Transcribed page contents
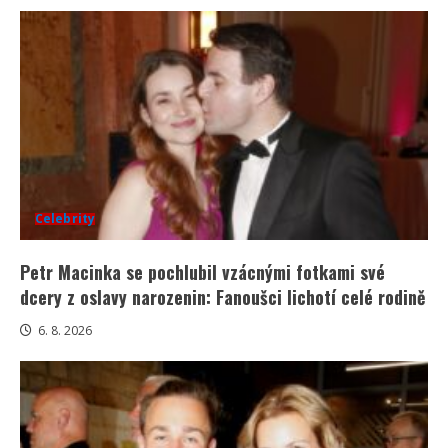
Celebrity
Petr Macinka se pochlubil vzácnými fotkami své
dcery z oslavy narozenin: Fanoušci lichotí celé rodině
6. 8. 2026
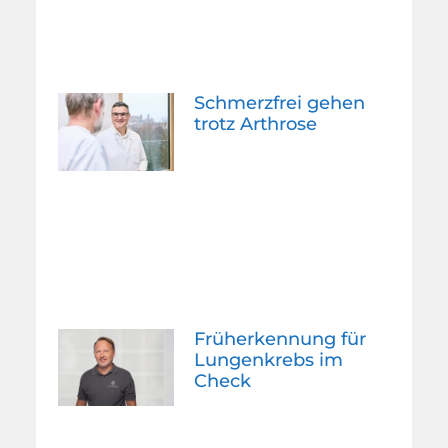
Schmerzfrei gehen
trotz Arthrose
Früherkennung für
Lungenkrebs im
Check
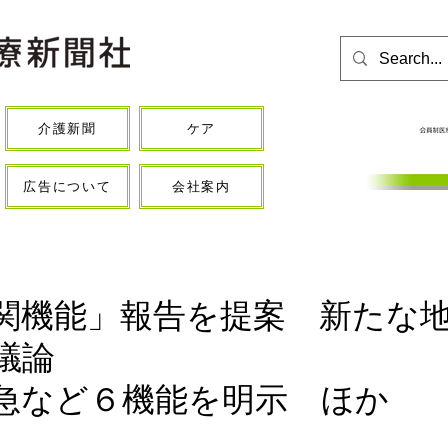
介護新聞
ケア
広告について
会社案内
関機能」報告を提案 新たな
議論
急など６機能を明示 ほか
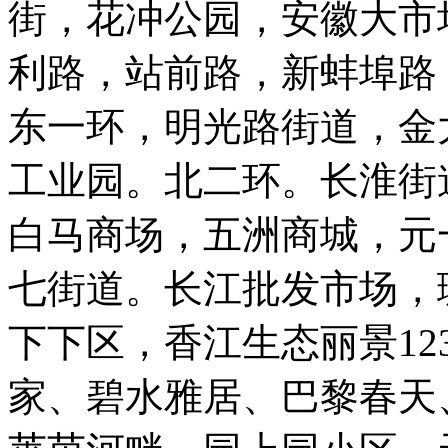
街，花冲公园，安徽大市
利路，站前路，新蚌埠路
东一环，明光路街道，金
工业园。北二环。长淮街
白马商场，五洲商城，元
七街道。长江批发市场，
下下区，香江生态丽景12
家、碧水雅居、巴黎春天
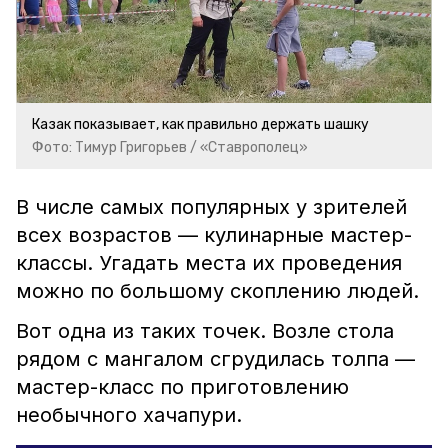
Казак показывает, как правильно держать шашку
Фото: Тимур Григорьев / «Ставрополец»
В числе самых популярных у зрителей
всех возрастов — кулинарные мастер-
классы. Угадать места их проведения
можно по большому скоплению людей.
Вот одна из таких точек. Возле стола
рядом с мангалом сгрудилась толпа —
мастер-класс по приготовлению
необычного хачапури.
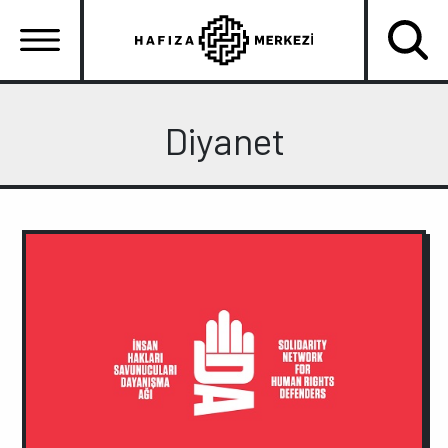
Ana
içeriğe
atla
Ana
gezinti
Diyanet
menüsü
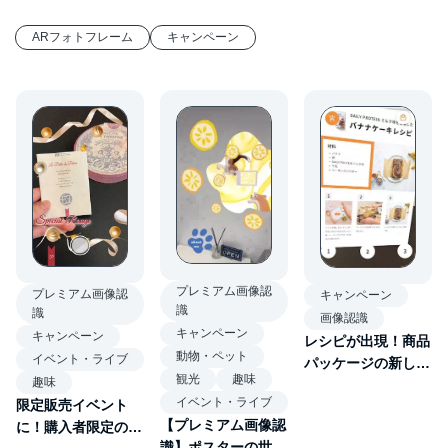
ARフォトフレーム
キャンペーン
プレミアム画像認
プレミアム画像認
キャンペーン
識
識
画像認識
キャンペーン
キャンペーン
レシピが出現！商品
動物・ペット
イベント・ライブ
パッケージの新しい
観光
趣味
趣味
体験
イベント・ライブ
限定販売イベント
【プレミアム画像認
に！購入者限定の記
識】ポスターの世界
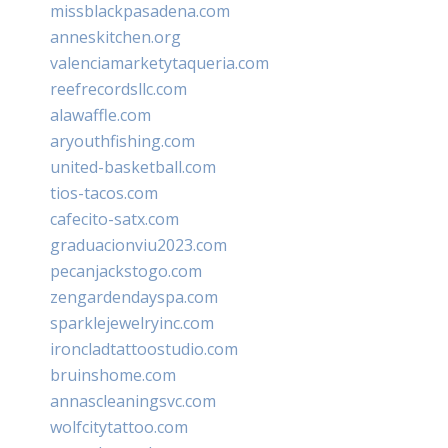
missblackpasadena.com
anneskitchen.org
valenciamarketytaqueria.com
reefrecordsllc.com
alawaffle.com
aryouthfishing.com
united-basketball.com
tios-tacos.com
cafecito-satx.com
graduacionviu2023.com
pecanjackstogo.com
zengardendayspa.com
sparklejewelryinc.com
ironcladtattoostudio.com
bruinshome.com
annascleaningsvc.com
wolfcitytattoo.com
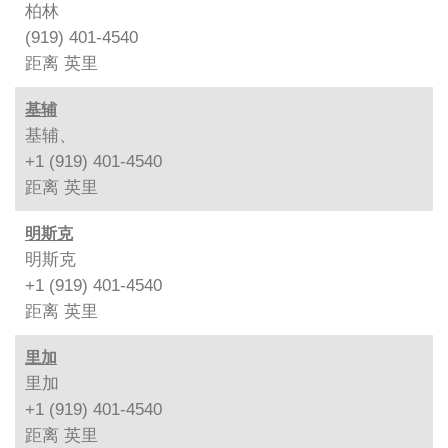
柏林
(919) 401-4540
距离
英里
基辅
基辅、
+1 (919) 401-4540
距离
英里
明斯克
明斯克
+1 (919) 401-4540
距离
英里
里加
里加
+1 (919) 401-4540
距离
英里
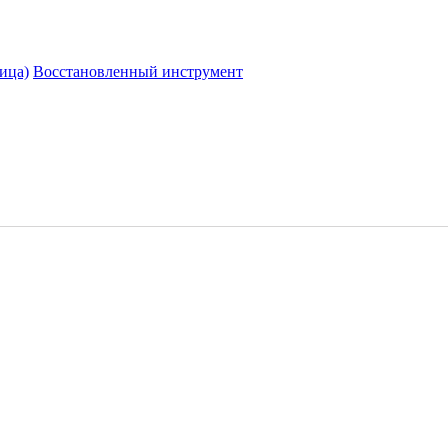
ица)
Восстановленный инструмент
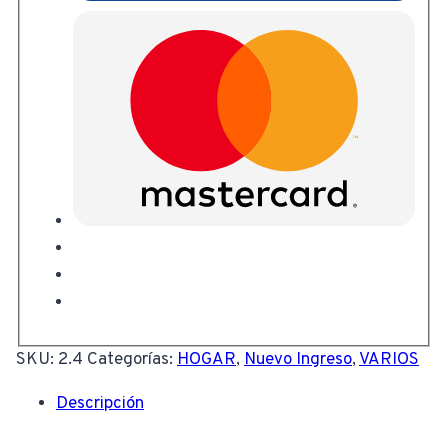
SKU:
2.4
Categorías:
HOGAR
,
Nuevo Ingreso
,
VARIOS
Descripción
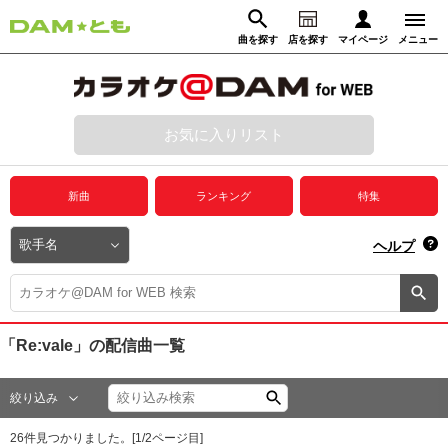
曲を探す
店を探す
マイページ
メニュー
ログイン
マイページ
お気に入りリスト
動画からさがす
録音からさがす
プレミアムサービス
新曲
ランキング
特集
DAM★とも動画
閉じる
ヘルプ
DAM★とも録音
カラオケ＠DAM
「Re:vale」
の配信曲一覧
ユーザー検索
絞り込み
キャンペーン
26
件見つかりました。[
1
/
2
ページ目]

**WHAT THE TASK ASKS:** Reproduce every line above as written, skipping pictures.

**ANSWER SECTION:**
Celebrity
Petr Macinka se pochlubil vzácnými fotkami své
dcery z oslavy narozenin: Fanoušci lichotí celé rodině
6. 8. 2026
Schmerzfrei gehen
trotz Arthrose
Früherkennung für
Lungenkrebs im
Check
介護新聞
ケア
広告について
会社案内
関機能」報告を提案 新たな
議論
急など６機能を明示 ほか
街，花冲公园，安徽大市
利路，站前路，新蚌埠路
东一环，明光路街道，金
工业园。北二环。长淮街
白马商场，五洲商城，元
七街道。长江批发市场，
下下区，香江生态丽景12
家、碧水雅居、巴黎春天
Казак показывает, как правильно держать шашку
Фото: Тимур Григорьев / «Ставрополец»
В числе самых популярных у зрителей
всех возрастов — кулинарные мастер-
классы. Угадать места их проведения
можно по большому скоплению людей.
Вот одна из таких точек. Возле стола
рядом с мангалом сгрудилась толпа —
мастер-класс по приготовлению
необычного хачапури.
Ana
içeriğe
atla
Ana
gezinti
Diyanet
menüsü
ARフォトフレーム
キャンペーン
プレミアム画像認
プレミアム画像認
キャンペーン
識
識
画像認識
キャンペーン
キャンペーン
レシピが出現！商品
動物・ペット
イベント・ライブ
パッケージの新しい
観光
趣味
趣味
体験
イベント・ライブ
限定販売イベント
【プレミアム画像認
に！購入者限定の記
識】ポスターの世界
missblackpasadena.com
anneskitchen.org
valenciamarketytaqueria.com
reefrecordsllc.com
alawaffle.com
aryouthfishing.com
united-basketball.com
tios-tacos.com
cafecito-satx.com
graduacionviu2023.com
pecanjackstogo.com
zengardendayspa.com
sparklejewelryinc.com
ironcladtattoostudio.com
bruinshome.com
annascleaningsvc.com
wolfcitytattoo.com
柏林
(919) 401-4540
距离
英里
基辅
基辅、
+1 (919) 401-4540
距离
英里
明斯克
明斯克
+1 (919) 401-4540
距离
英里
里加
里加
+1 (919) 401-4540
距离
英里
ица)
Восстановленный инструмент
SKU:
2.4
Categorías:
HOGAR
,
Nuevo Ingreso
,
VARIOS
Descripción
曲を探す
店を探す
マイページ
メニュー
ログイン
マイページ
お気に入りリスト
動画からさがす
録音からさがす
プレミアムサービス
新曲
ランキング
特集
DAM★とも動画
閉じる
ヘルプ
DAM★とも録音
カラオケ＠DAM
「Re:vale」
の配信曲一覧
ユーザー検索
絞り込み
キャンペーン
26
件見つかりました。[
1
/
2
ページ目]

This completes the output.